**WHAT YOU NEED TO DO**
The answer must consist of every line in the records below that contains the string "with".

**Dataset excerpts**
*****

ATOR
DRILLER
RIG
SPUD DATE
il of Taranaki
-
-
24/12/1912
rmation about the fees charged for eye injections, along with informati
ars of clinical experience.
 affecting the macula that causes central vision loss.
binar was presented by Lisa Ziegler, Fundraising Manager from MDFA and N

*****

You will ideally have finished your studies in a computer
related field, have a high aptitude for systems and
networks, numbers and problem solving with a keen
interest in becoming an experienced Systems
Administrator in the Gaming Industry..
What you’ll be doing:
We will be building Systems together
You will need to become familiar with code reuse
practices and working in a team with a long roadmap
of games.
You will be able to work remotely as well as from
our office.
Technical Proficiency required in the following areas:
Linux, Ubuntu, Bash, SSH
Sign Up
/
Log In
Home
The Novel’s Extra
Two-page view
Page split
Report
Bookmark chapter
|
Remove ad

*****

**COMPLETED TASK**
rmation about the fees charged for eye injections, along with informati
networks, numbers and problem solving with a keen
You will need to become familiar with code reuse
practices and working in a team with a long roadmap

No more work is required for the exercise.